*** Opening of Supplied material ***

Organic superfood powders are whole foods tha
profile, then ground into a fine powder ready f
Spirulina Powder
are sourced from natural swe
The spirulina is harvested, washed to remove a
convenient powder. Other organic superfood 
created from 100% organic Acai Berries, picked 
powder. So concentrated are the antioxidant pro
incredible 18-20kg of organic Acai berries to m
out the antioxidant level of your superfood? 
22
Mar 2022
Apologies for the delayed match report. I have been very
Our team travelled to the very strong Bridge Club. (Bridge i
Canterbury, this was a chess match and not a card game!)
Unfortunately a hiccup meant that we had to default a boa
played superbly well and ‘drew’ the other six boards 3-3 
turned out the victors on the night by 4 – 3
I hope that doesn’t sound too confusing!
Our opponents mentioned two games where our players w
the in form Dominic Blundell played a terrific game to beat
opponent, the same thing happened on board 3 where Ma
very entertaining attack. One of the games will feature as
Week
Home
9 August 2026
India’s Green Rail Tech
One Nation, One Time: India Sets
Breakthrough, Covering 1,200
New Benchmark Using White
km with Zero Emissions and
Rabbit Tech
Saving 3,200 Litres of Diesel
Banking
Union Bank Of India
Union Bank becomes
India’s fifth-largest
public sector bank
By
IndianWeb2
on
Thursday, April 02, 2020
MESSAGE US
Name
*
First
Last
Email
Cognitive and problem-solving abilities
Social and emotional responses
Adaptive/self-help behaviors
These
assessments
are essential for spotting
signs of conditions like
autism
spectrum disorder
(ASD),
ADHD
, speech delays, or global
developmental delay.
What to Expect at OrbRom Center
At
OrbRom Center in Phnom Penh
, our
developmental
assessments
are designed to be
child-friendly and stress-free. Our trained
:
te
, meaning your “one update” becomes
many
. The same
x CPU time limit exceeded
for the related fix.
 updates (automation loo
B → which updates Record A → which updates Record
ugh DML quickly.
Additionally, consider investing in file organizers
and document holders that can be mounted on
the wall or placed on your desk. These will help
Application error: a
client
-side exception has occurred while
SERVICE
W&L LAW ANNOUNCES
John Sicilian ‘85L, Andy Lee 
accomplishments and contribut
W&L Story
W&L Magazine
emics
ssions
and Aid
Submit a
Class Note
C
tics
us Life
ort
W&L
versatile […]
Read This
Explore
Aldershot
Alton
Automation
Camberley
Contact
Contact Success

*** Close of Supplied material ***

=== Instruction ===
All entries above are to be transcribed verbatim.

=== The completed task ===
Organic superfood powders are whole foods tha
profile, then ground into a fine powder ready f
Spirulina Powder
are sourced from natural swe
The spirulina is harvested, washed to remove a
convenient powder. Other organic superfood 
created from 100% organic Acai Berries, picked 
powder. So concentrated are the antioxidant pro
incredible 18-20kg of organic Acai berries to m
out the antioxidant level of your superfood? 
22
Mar 2022
Apologies for the delayed match report. I have been very
Our team travelled to the very strong Bridge Club. (Bridge i
Canterbury, this was a chess match and not a card game!)
Unfortunately a hiccup meant that we had to default a boa
played superbly well and ‘drew’ the other six boards 3-3 
turned out the victors on the night by 4 – 3
I hope that doesn’t sound too confusing!
Our opponents mentioned two games where our players w
the in form Dominic Blundell played a terrific game to beat
opponent, the same thing happened on board 3 where Ma
very entertaining attack. One of the games will feature as
Week
Home
9 August 2026
India’s Green Rail Tech
One Nation, One Time: India Sets
Breakthrough, Covering 1,200
New Benchmark Using White
km with Zero Emissions and
Rabbit Tech
Saving 3,200 Litres of Diesel
Banking
Union Bank Of India
Union Bank becomes
India’s fifth-largest
public sector bank
By
IndianWeb2
on
Thursday, April 02, 2020
MESSAGE US
Name
*
First
Last
Email
Cognitive and problem-solving abilities
Social and emotional responses
Adaptive/self-help behaviors
These
assessments
are essential for spotting
signs of conditions like
autism
spectrum disorder
(ASD),
ADHD
, speech delays, or global
developmental delay.
What to Expect at OrbRom Center
At
OrbRom Center in Phnom Penh
, our
developmental
assessments
are designed to be
child-friendly and stress-free. Our trained
:
te
, meaning your “one update” becomes
many
. The same
x CPU time limit exceeded
for the related fix.
 updates (automation loo
B → which updates Record A → which updates Record
ugh DML quickly.
Additionally, consider investing in file organizers
and document holders that can be mounted on
the wall or placed on your desk. These will help
Application error: a
client
-side exception has occurred while
SERVICE
W&L LAW ANNOUNCES
John Sicilian ‘85L, Andy Lee 
accomplishments and contribut
W&L Story
W&L Magazine
emics
ssions
and Aid
Submit a
Class Note
C
tics
us Life
ort
W&L
versatile […]
Read This
Explore
Aldershot
Alton
Automation
Camberley
Contact
Contact Success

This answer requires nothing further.